その心、誰知らず。-2
かよ―――
と呼ぶ声に反応し、少女が縁側を見るとそこには敬世がいた。口元を片手で覆い、気まずそうにしている。
「すまない。つい呼んでしまった……」
「“かよ”というのは?」
「娘の名だよ。十年も前に死んだ」
少女は仏壇の前で手を合わせた。
目の前にある遺影に映る少女、泉明寺伽世。自身で分かるほどに、今の少女と似ている。年の頃も。
「ここに居る間、君のことを“伽世”と呼んでもいいかな?」
「いいですよ」
「ありがとう」
敬世はそれから、仕事は家に持ち込み、少女を娘のように可愛がり、自分の傍に置いた。
相も変わらず、少女は自分のことを何一つ話そうとはしなかったが、敬世は少女の問いに快く答えてくれた。
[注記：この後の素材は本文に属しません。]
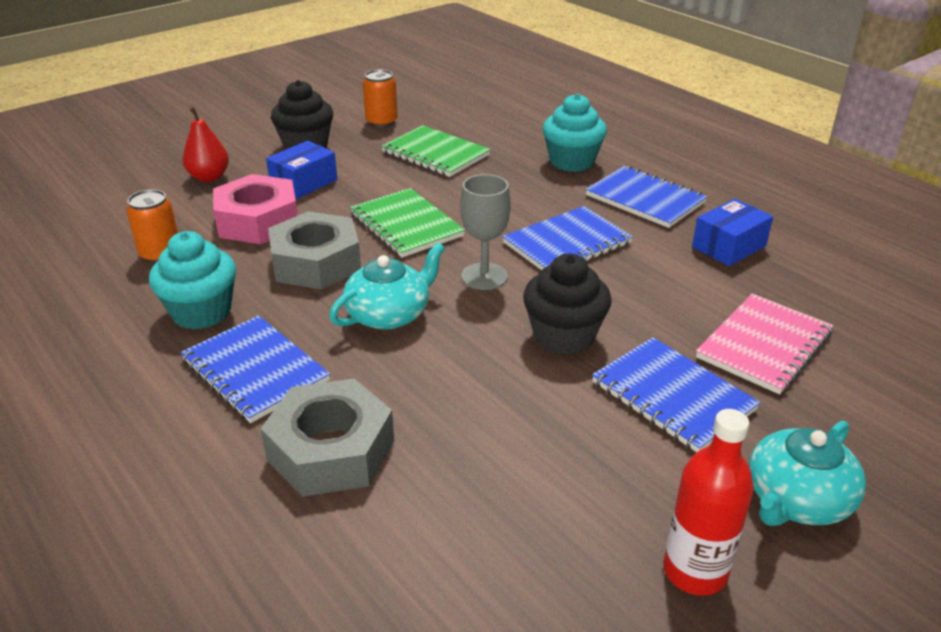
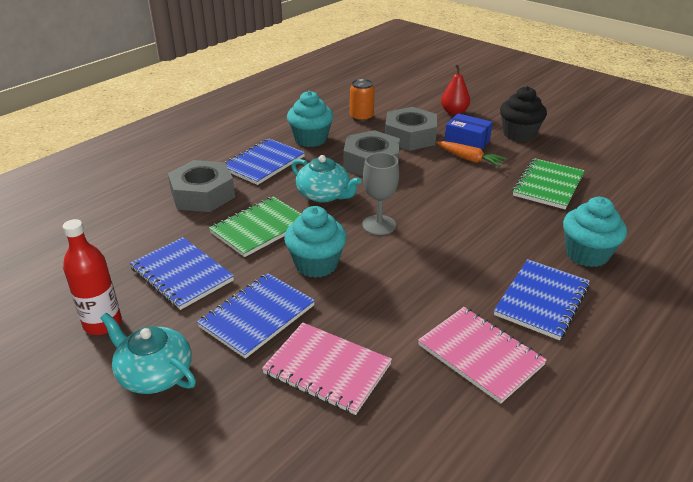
camera: 80 degrees right, 0 degrees up
pink nut [213,174,298,244] -> grey nut [385,107,437,151]
green notebook [350,188,465,258] -> green notebook moved to [209,197,302,257]
orange can [363,69,398,128] -> none
blue notebook [502,206,633,270] -> blue notebook moved to [130,237,234,310]
black cupcake [523,254,612,355] -> turquoise cupcake [284,206,347,278]
blue box [692,199,773,266] -> pink notebook [418,307,547,404]
none -> orange carrot [436,141,507,167]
亡き娘に似た少女が、自分に訊ねてくれることが余程に嬉しかったのだろう。敬世はどんなことにも答えた。
次の休みの日には、珍しくプライベートで由敬が本邸を訪れた。
「なんだか君を見ていると、若返ったような気がしてしまうよ…」
「由敬さんは充分、若いですよ」
「はは…まいったな…」
笑って、口元を隠すように手で覆う。
「似ていますね。敬世さんと」
「そりゃあ、親子だからね」
「じゃあ伽世さんは、お母さま似でしたのね」
「さあ、どうだろうね?僕には分からないな」
「どうしてですか?」
少女は言ってしまってから後悔した。聞かれた由敬の表情がとても切ないものであるからだ。
そんな由敬を見て、少女もしゅんとしてしまう。
「ああ、そんな顔しないで。別に答えたくないとかではないんだ。ただ、伽世の、妹の母親のことは知らないんだ」
由敬は少女に話した。
由敬と伽世の母親が違うこと。自分の母親が愛人であり、伽世の母親が亡くなったことで、由敬が本邸に入ったこと。正式に父、敬世の後を継ぎ社長になったこと。
少女には衝撃が大きいのか、度々目を見開いては驚きの表情を見せたが、話を聞く態度は真剣そのものであった。
「ごめんなさい。余計なことを話させてしまって」
「気に病むことはないよ。僕が話したくて話したんだから」
「お優しいですね」
「そうかな?」
「ええ、親子揃って」
少女の微笑みに、由敬も「ありがとう」と微笑み返した。
少女を見ていると、由敬は昔のことを思い出した。
伽世は、よく笑う娘であった。誰にでも、別け隔てなく。母親の違う自分にも。
由敬はそんな伽世が嫌いではなかったし、兄として誇りすら持っていた。
だからこそ、由敬は常に父を気にしていた。
本妻の娘である伽世を羨む程に。
そして思い出してしまう。十年前、伽世が死んだ時のことを…。